Strange! Posted another reply, and it's disappeared!
It seems to be out of stock at all of the main outlets I use Maria. Perhpas discontinued, as I think it was a 'Limited Edition'.
BUT ! I've found one at King Kit, but they're in Shifnal, Shropshire, which is about 2 hours north of London and, I think, mail order only. You could contact them to see if collection is possible if your friend can get there. I presume yo do mean the 1/48th scale kit BTW?


----------



## Geedee (Jun 6, 2010)

Personally Maria, I wouldn't even buy a cup of tea in London !. OK, it might pretend to be a pretty cool place but the prices of stuff...anything !...are just 'pushed through the roof' just because its London !.

Nope, I can't stand the place actually, overpiced, over crowded and just about anything else you can put the word 'Over' in front of !.

I reckon you'd do a lot better by having a browse on the Internet or asking us UK locals to find stuff out for you.
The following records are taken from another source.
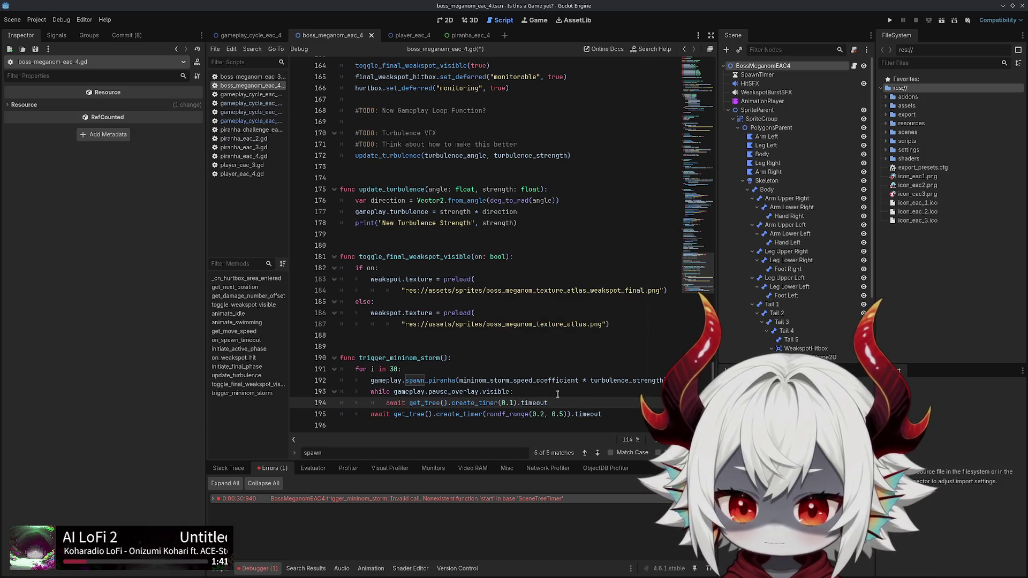
# Try replacing the await line with a sleep or Util.async helper, then delete the attempt
pyautogui.press('Home')
pyautogui.press('shift+End')
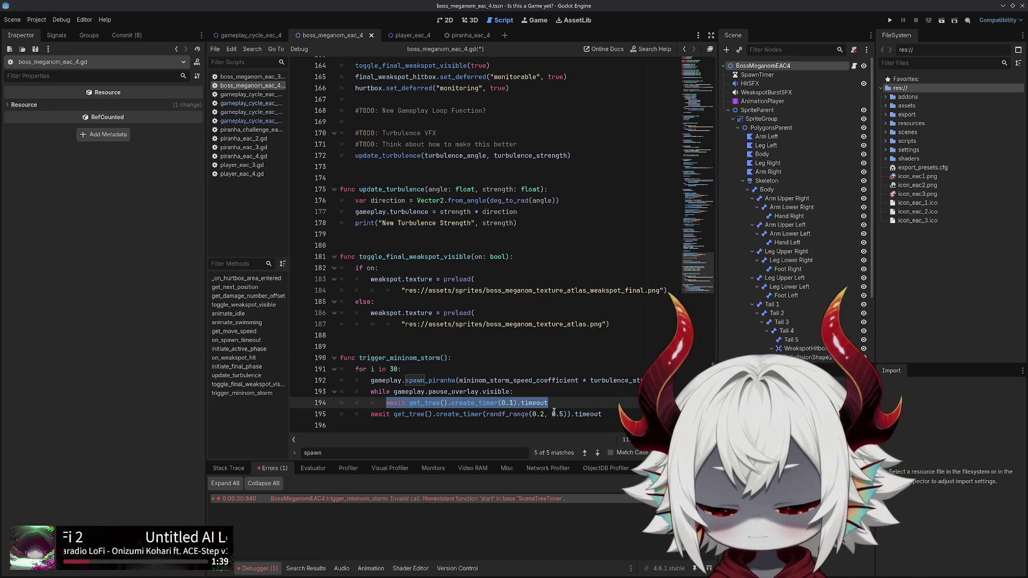
pyautogui.write('sleep')
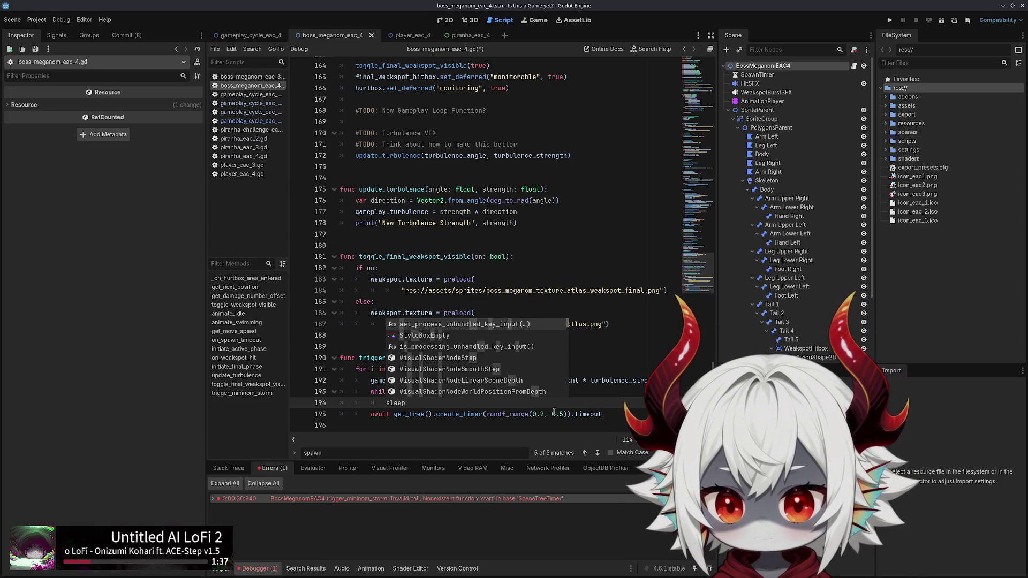
pyautogui.press('BackSpace')
pyautogui.press('BackSpace')
pyautogui.press('BackSpace')
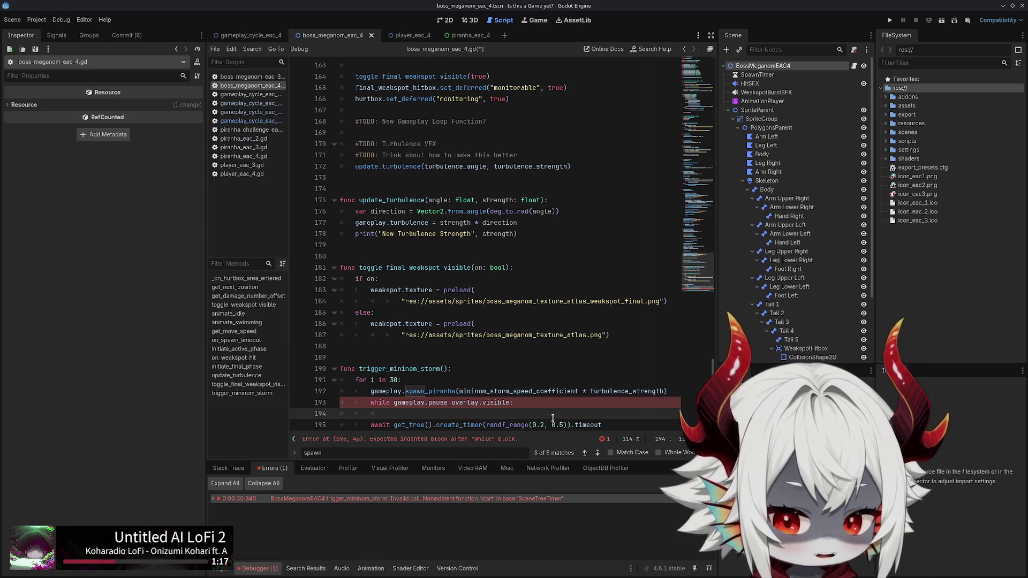
pyautogui.write('uti')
And I reckon you could save enough, even after postage, to get that all elusive thingy you are looking for, cheaper than in our Capital.
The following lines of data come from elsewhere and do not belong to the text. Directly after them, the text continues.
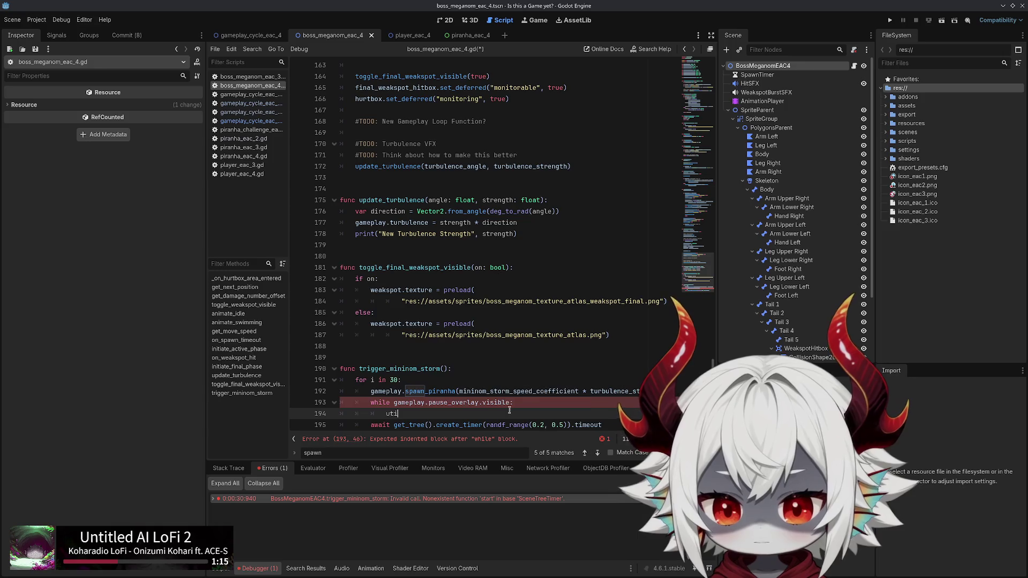
pyautogui.press('Escape')
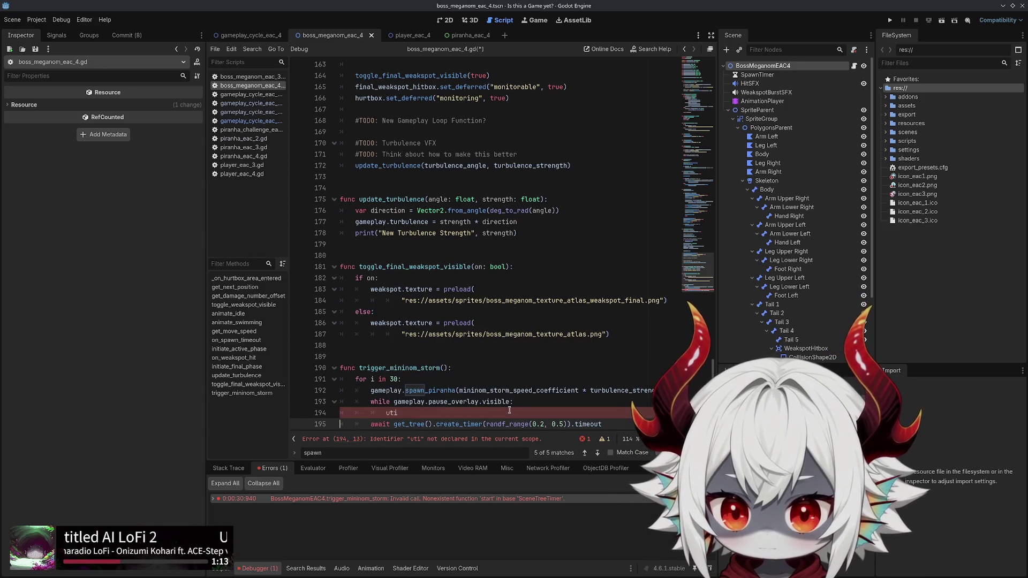
pyautogui.press('Return')
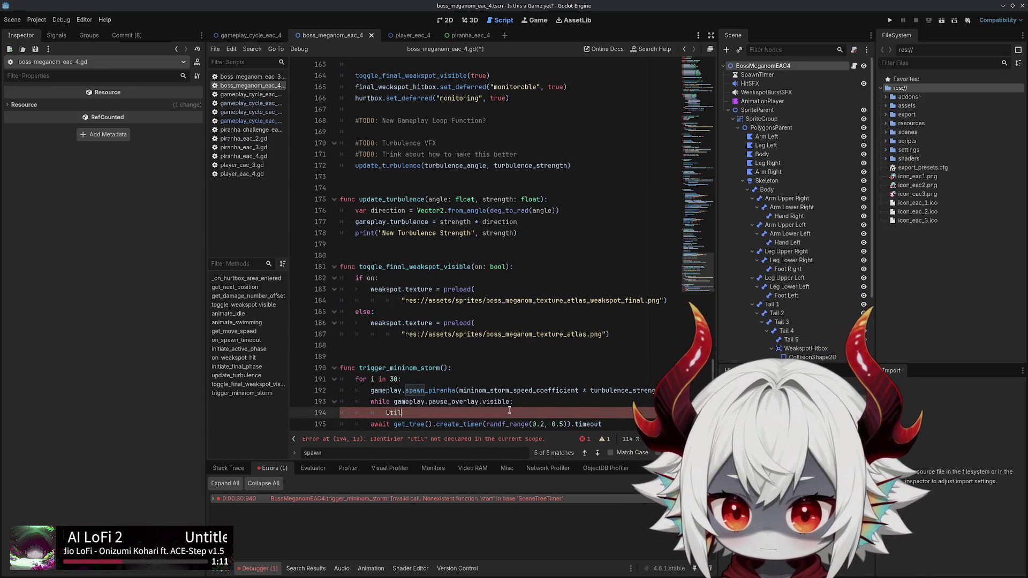
pyautogui.write('slee')
pyautogui.press('BackSpace')
pyautogui.press('BackSpace')
pyautogui.press('BackSpace')
pyautogui.write('async')
pyautogui.press('ctrl+shift+Left')
pyautogui.press('ctrl+shift+Left')
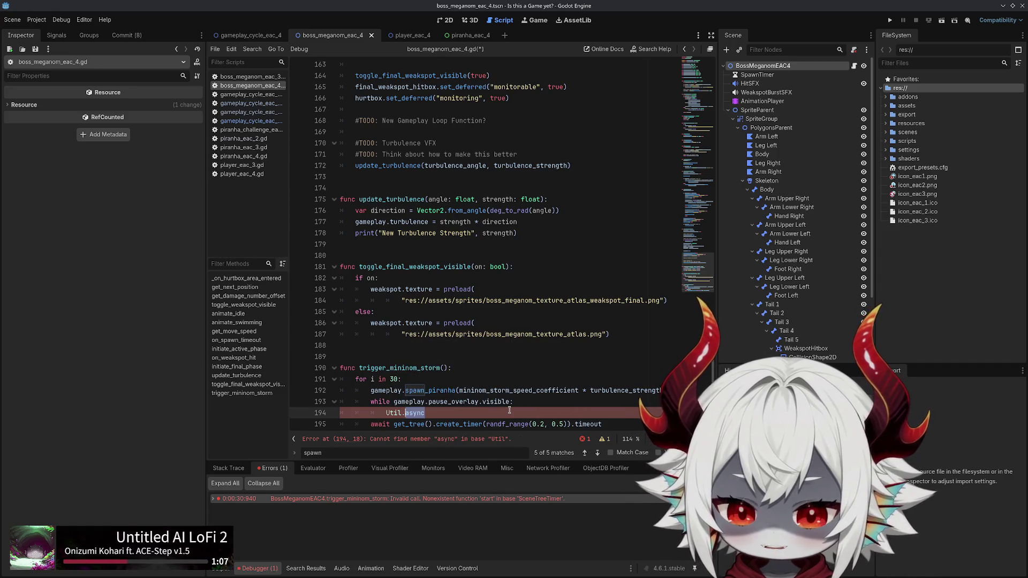
pyautogui.press('BackSpace')
# Search the whole project for a 'sleep' function, then return to the errors list
pyautogui.press('ctrl+shift+f')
C'mon guys...lets help a Lady out here....we all know now what kits she is looking for, lets give our local hobby shops a visit and see if we can't find the same kit at a fraction of the price compared to the London outlets.


----------



## Lucky13 (Jun 6, 2010)

I'll have a look in my local next time....looking for a P-47 for Wayne, as an swap for the P-40 that he sent me. Which, I completely forgot about! Sorry Wayne!


----------



## B-17engineer (Jun 6, 2010)

I would....if I knew it wasn't over priced as well....


----------



## BikerBabe (Jun 6, 2010)

Hi guys and thanks, it's awfully sweet of you all.   

It's perfectly okay if whatever shop you guys might find is located outside of London (- which is a city I happen to love, even though it's overpriced - y'know: Women and shopping?  )
I've found out that my MasterCard is good for internet shopping (- o! My finances!  ), so I can order online if the kit in question is available within the EU.
The reason why I asked about London, was that I thought that it would be cool if my buddy could just go pick up the kit for me and then bring it back home.

The reason why it has to be an online shop within the EU, is that any goods that gets shipped from the US is hugely overtaxed here in Denmark, if it gets caught at customs control - and I might end up having to pay almost twice the price of the kit to get it from the post office if that happens.
And so I would much prefer to order the kit from Europe, if it's available here. 

Thanks again guys, I'm googling and checking your links and all. *deep curts...curt...bow* 

Cheers,

Maria.


----------